— start of SOURCE TEXT —

On Thu, 5 Feb 2009, Allin Cottrell wrote:
In response to Sven's request not so long ago I enabled
specification of particular lags of the y variables in VARs (e.g.
you could have a VAR with lags 1 and 3, skipping 2).
I said I'd follow up by allowing that sort of thing for VECMs too,
but unless I'm getting mixed up (quite possible) this seems
substantially more difficult.
Consider the gappy VAR (deterministic terms and error omitted for
simplicity):
y_t = A_1 y_{t-1} + A_3 y_{t-3}
The VECM representation is, I think,
\delta y_t = \Pi y_{t-1} + G_1 \delta y_{t-1}
+ G_2 \delta y_{t-2}
where \Pi = A_1 + A_3 - I
G_1 = -A_3
G_2 = -A_3
That, not only have we "dropped a lag" (as per usual), but now
there's an implied restriction on the G_i matrices. First
question: have I gone off the rails here? Second Q: if not, how
would we handle this and would it be worth the trouble?

— end of SOURCE TEXT —

# [WRITTEN PROBLEM 1]
Copy the listing lines exactly as they appear, beginning at the line that contains "yellow circle at (42, 599): moved 24 px up" and ending at the last line of the listing. Leave the picture lines out of your answer.

— start of GIVEN RECORDS —

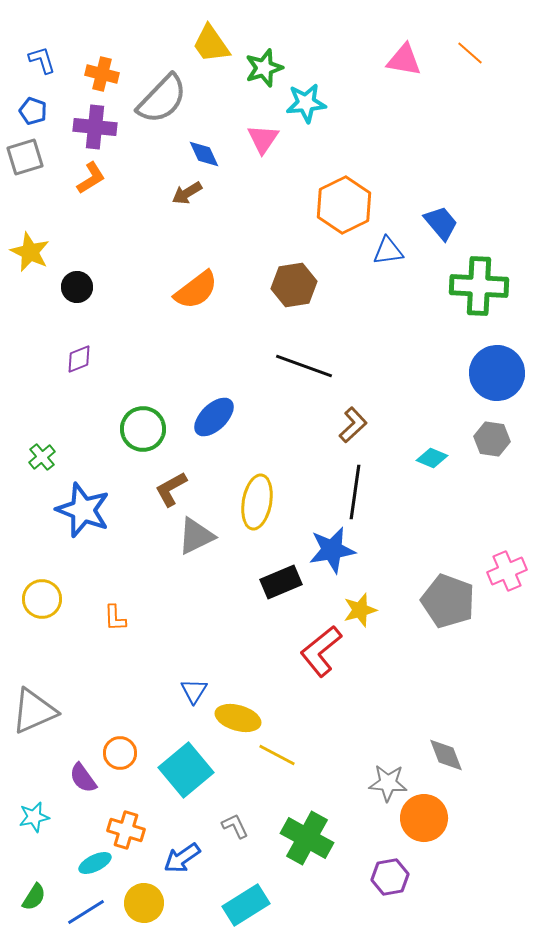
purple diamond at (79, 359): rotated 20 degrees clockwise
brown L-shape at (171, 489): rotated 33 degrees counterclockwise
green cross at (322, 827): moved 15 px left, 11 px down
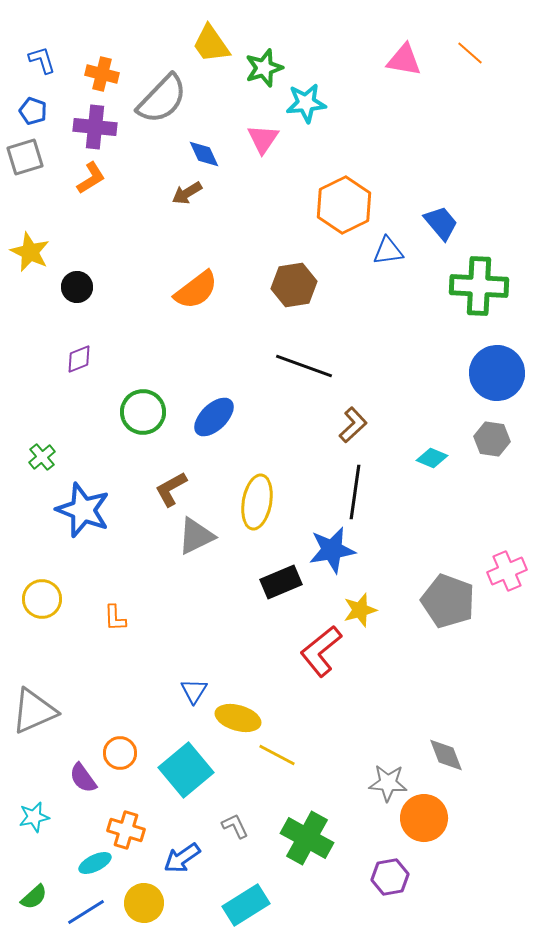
green circle at (143, 429): moved 17 px up
green semicircle at (34, 897): rotated 16 degrees clockwise
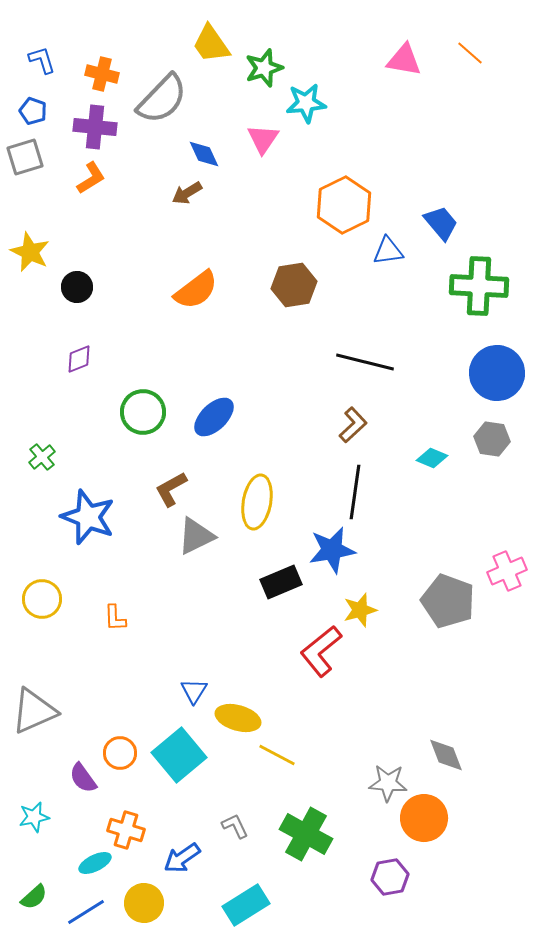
black line at (304, 366): moved 61 px right, 4 px up; rotated 6 degrees counterclockwise
blue star at (83, 510): moved 5 px right, 7 px down
cyan square at (186, 770): moved 7 px left, 15 px up
green cross at (307, 838): moved 1 px left, 4 px up
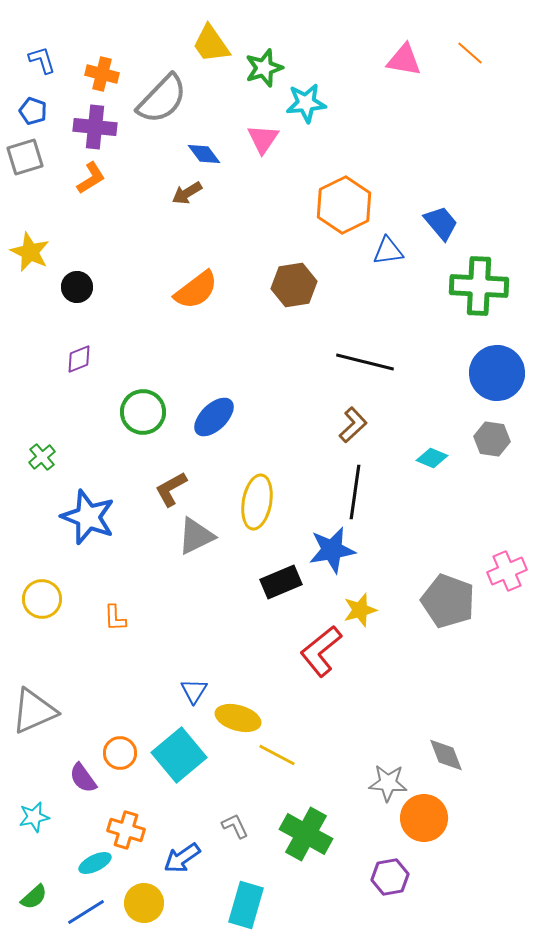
blue diamond at (204, 154): rotated 12 degrees counterclockwise
cyan rectangle at (246, 905): rotated 42 degrees counterclockwise
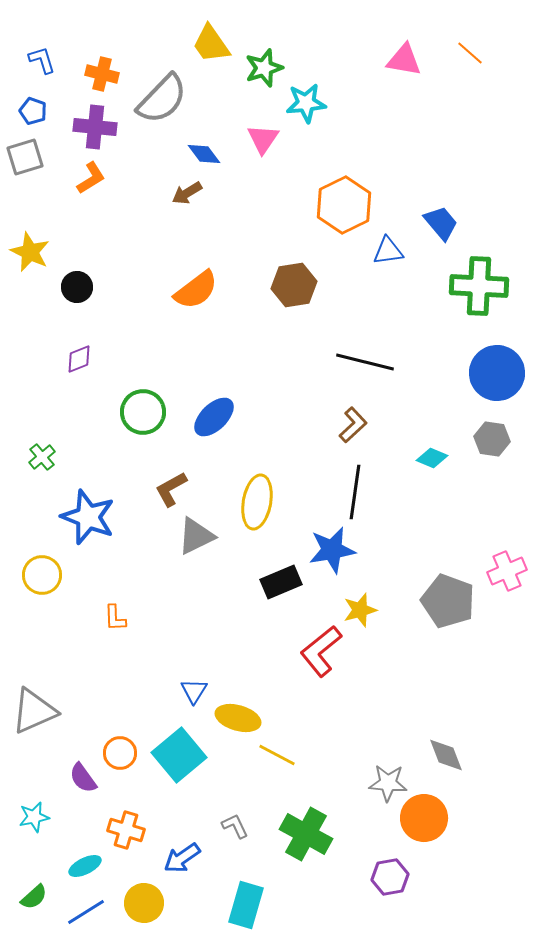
yellow circle at (42, 599): moved 24 px up
cyan ellipse at (95, 863): moved 10 px left, 3 px down
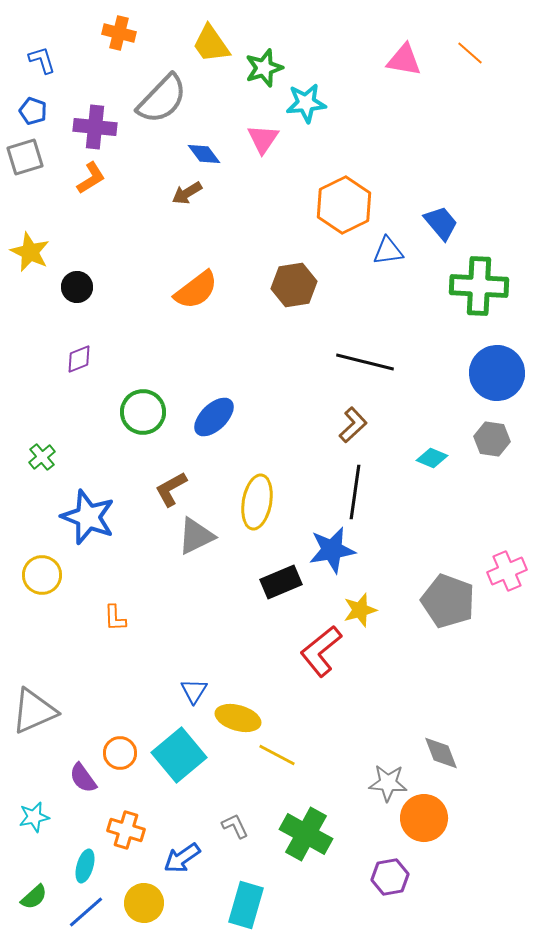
orange cross at (102, 74): moved 17 px right, 41 px up
gray diamond at (446, 755): moved 5 px left, 2 px up
cyan ellipse at (85, 866): rotated 48 degrees counterclockwise
blue line at (86, 912): rotated 9 degrees counterclockwise
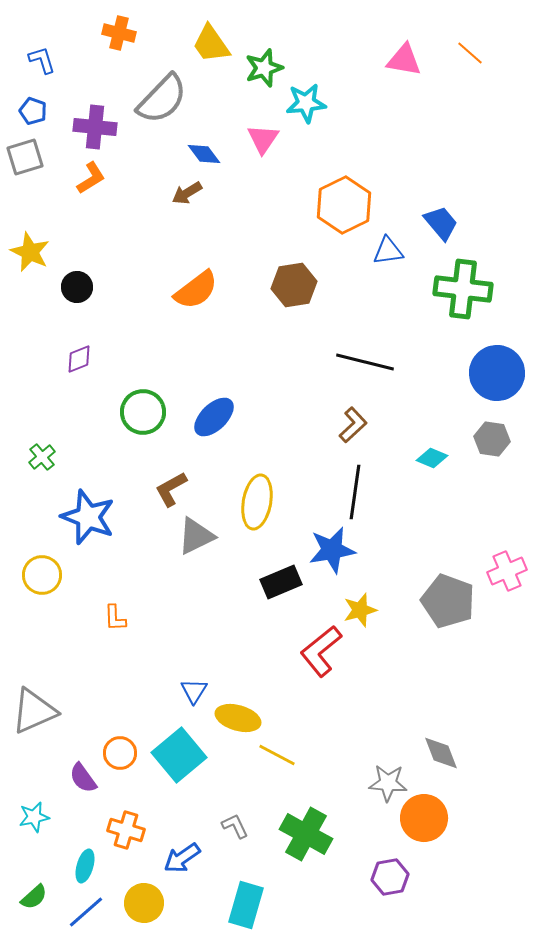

— end of GIVEN RECORDS —

# [WRITTEN PROBLEM 2]
Write out the passage of the message about VECM lags that begins at the words "On Thu, 5 Feb" and stops after "in VARs (e.g.", switching "request" to "suggestion".

# [CORRECT OUTPUT 1]
yellow circle at (42, 599): moved 24 px up
cyan ellipse at (95, 863): moved 10 px left, 3 px down
orange cross at (102, 74): moved 17 px right, 41 px up
gray diamond at (446, 755): moved 5 px left, 2 px up
cyan ellipse at (85, 866): rotated 48 degrees counterclockwise
blue line at (86, 912): rotated 9 degrees counterclockwise

# [CORRECT OUTPUT 2]
On Thu, 5 Feb 2009, Allin Cottrell wrote:
In response to Sven's suggestion not so long ago I enabled
specification of particular lags of the y variables in VARs (e.g.